Quote the room-temperature soaping thread word for word, from "I melt my hard" to "night cooling down.".

▶ EXCERPT TO READ
##########

# Soaping From Room Temperature



## GreenAcreHomestead (Jan 19, 2017)

Does anyone have experience with soaping from room temperature? Mainly meaning, using lye water that is at an ambient temperature and not warm/hot?

If so, what was your process like? Can you melt the oils, mix the cool lye water, then soap from there or are there issues that would present?

Thanks!


----------



## Cactuslily (Jan 19, 2017)

I usually soap at room temp. While lye water is cooling, I add my hard butters together, melt them, then add liquid oils, which bring down temp of heated hard butters.


----------



## GreenAcreHomestead (Jan 19, 2017)

But at what temp is your lye water when you add it to your oils?


----------



## shunt2011 (Jan 19, 2017)

I've been soaping at RT for years now.   I masterbatch my lye generally.  If not I make it the night before.   Then I just melt my hard oils/butters, add my liquid and off I go a soaping.  I measure out 10-12 batches at a time.


----------



## 45parallelsoapco (Jan 19, 2017)

I am not sure what the temperature of the lye water is - i don't think it matters (?)
I melt my hard oils with the lye water - i measure my hard oils into one container.  liquid oils into another.  I mix my water and lye and once it is dissolved, I add it to the hard oils.  It melts it in a few minutes, then I add my liquid oils.  SB, just a bit, then add my fragrance or EO.  SB again, usually til medium trace, then pour into my mold.  

I also do not let my soaps gel.  I stick them in the fridge and pop them out the next day.  The only time they stay in longer then one day is if i use my 7% SF recipe.  That is when i use the lye water that has been in the fridge all night cooling down.

If you ever decide to make whipped bar soap, i will tell you my method for that too!


----------



## Gerry (Jan 19, 2017)

The only issue I can think of is if your lye is much cooler than the temperature at which your oil needs to be to stay clear.  The lye water could cause the harder oil/wax to solidify and lead to a weird or false trace.  This would be especially true if you're using beeswax or something like that in your oils.


----------



## shunt2011 (Jan 19, 2017)

Gerry said:


> The only issue I can think of is if your lye is much cooler than the temperature at which your oil needs to be to stay clear. The lye water could cause the harder oil/wax to solidify and lead to a weird or false trace. This would be especially true if you're using beeswax or something like that in your oils.


 
I have never had an issue with it ever.  I've used beeswax, cocoa butter, mango butter, high CO and never false trace.  I just make sure my hard oils/ butter are melted clear.   Of course you need to know your own personal recipe inside and out.


----------



## Gerry (Jan 19, 2017)

##########

▶ EXTRACTED INFORMATION

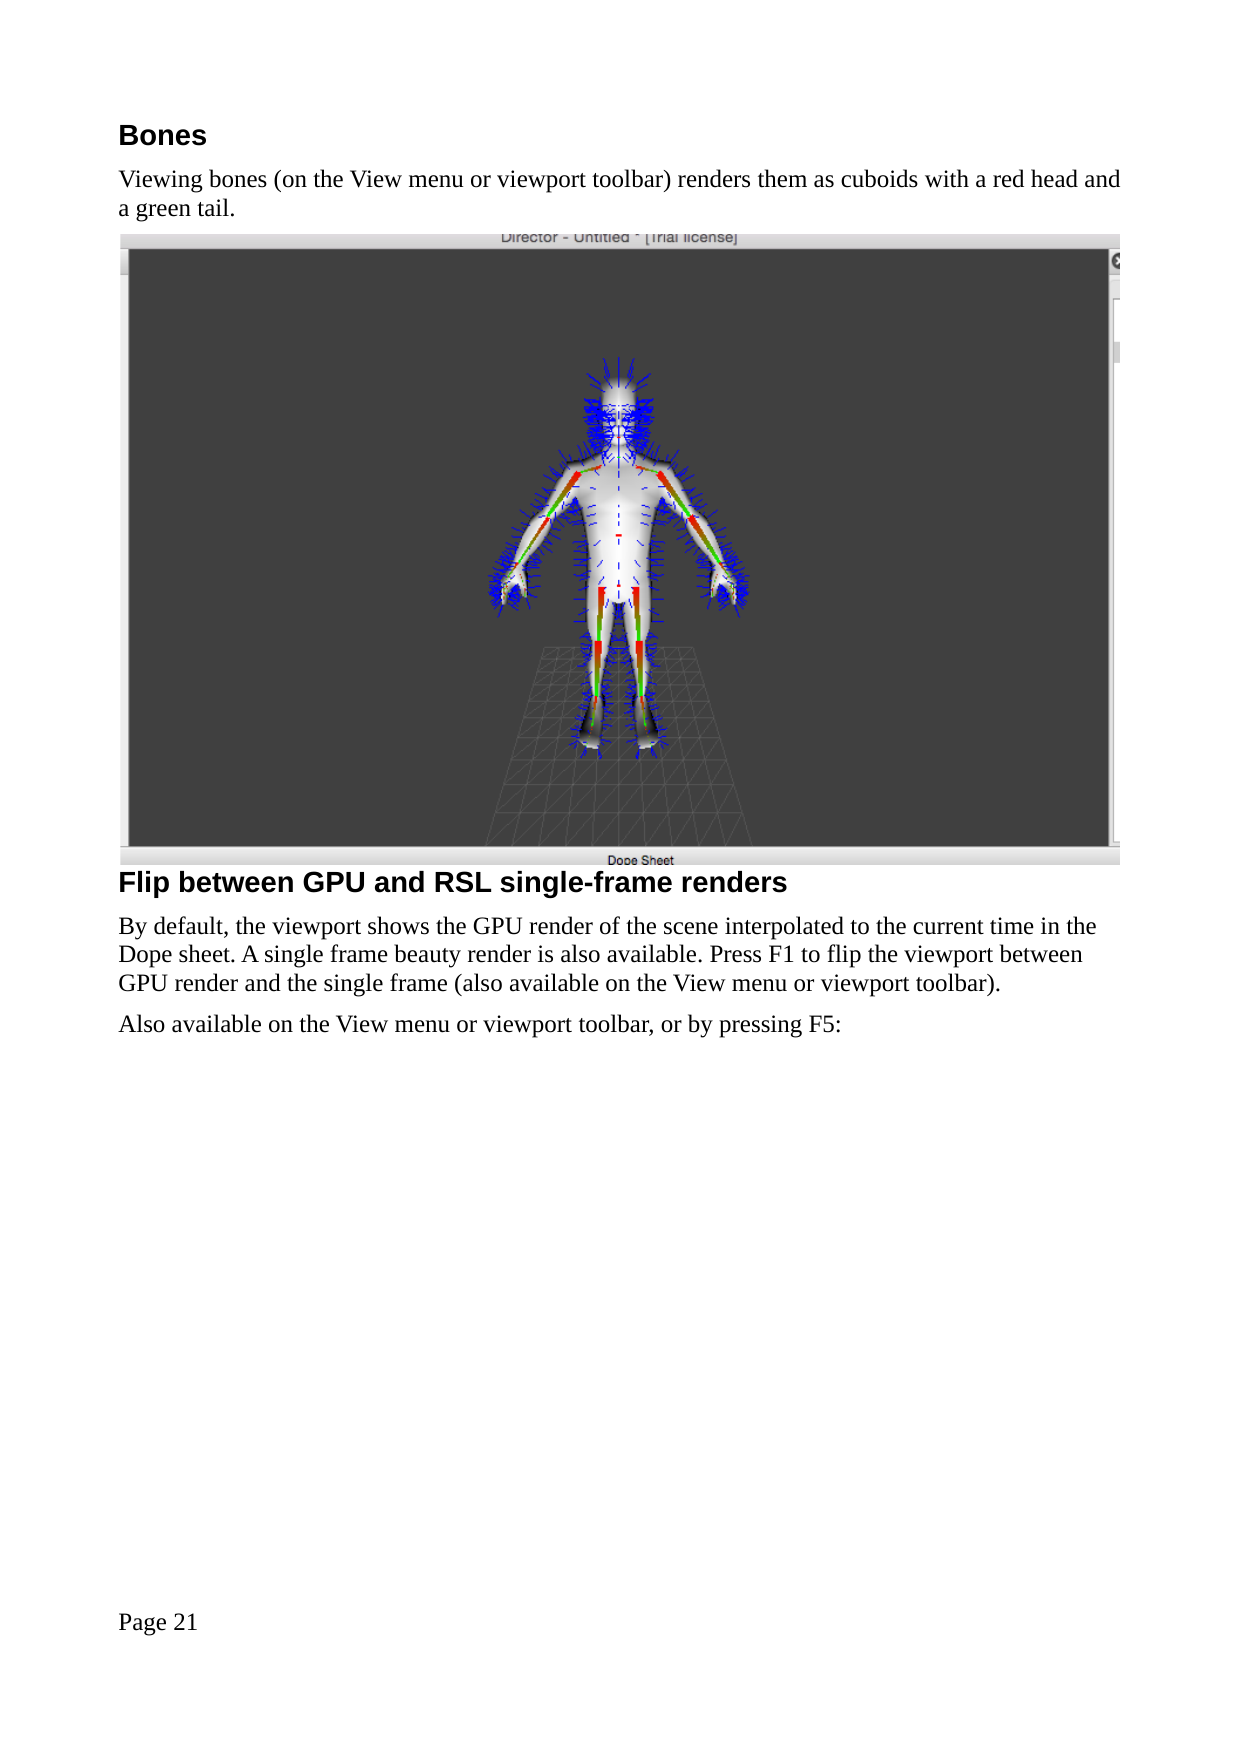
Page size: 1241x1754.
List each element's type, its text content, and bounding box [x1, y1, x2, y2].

text By default, the viewport shows the GPU render of the scene interpolated to the current time in the Dope sheet. A single frame beauty render is also available. Press F1 to flip the viewport between GPU render and the single frame (also available on the View menu or viewport toolbar). [118, 911, 1122, 997]
subtitle Bones [118, 118, 1122, 152]
subtitle Flip between GPU and RSL single-frame renders [118, 259, 1122, 898]
text Also available on the View menu or viewport toolbar, or by pressing F5: [118, 1009, 1122, 1038]
picture [120, 234, 1120, 865]
text Viewing bones (on the View menu or viewport toolbar) renders them as cuboids with a red head and a green tail. [118, 164, 1122, 222]
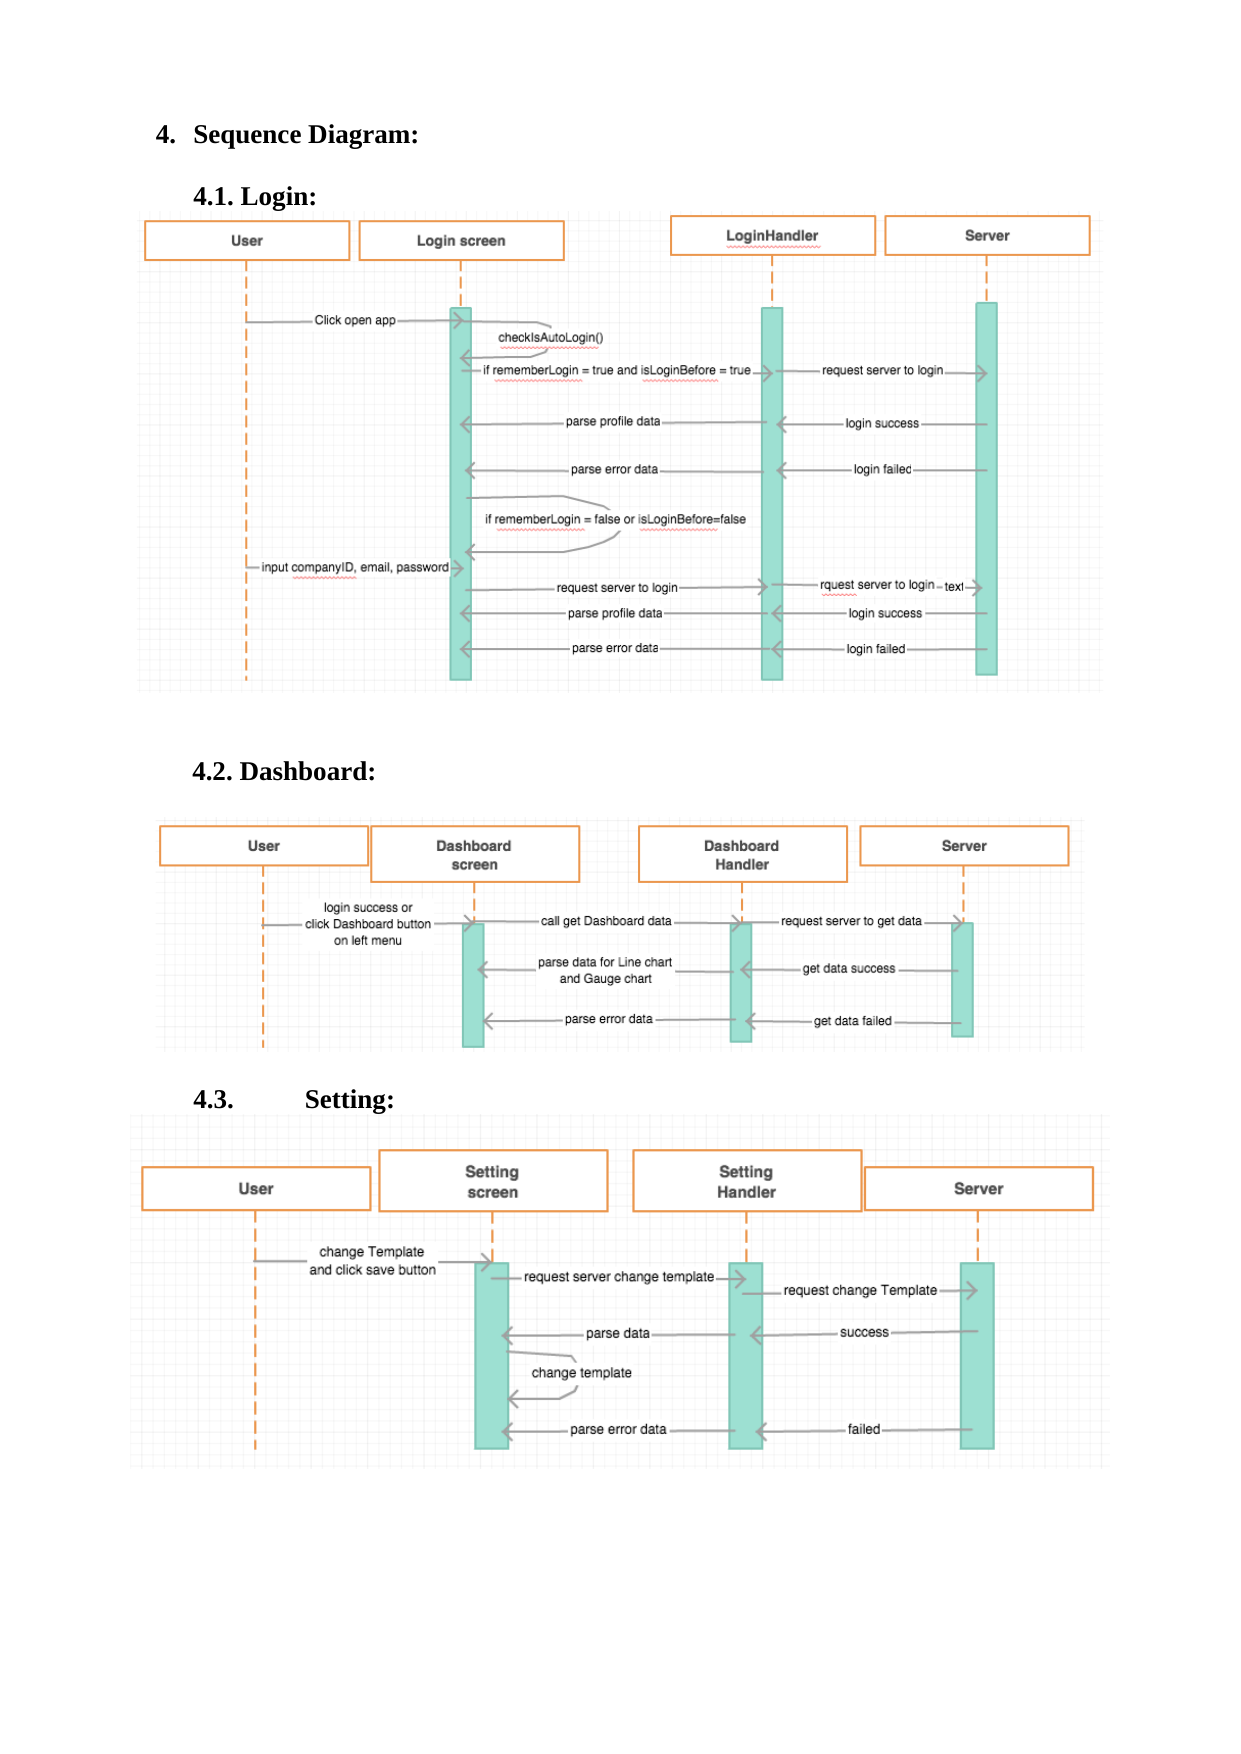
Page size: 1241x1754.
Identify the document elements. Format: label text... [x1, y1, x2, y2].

list Setting: [193, 1083, 1122, 1114]
list Sequence Diagram: [156, 118, 1122, 149]
picture [130, 1114, 1110, 1469]
text 4.2. Dashboard: [118, 755, 1122, 786]
picture [155, 817, 1085, 1052]
list 4.1. Login: [156, 180, 1122, 212]
picture [136, 211, 1104, 693]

##########

▶ WRITTEN RESPONSE
I melt my hard oils with the lye water - i measure my hard oils into one container.  liquid oils into another.  I mix my water and lye and once it is dissolved, I add it to the hard oils.  It melts it in a few minutes, then I add my liquid oils.  SB, just a bit, then add my fragrance or EO.  SB again, usually til medium trace, then pour into my mold.  

I also do not let my soaps gel.  I stick them in the fridge and pop them out the next day.  The only time they stay in longer then one day is if i use my 7% SF recipe.  That is when i use the lye water that has been in the fridge all night cooling down.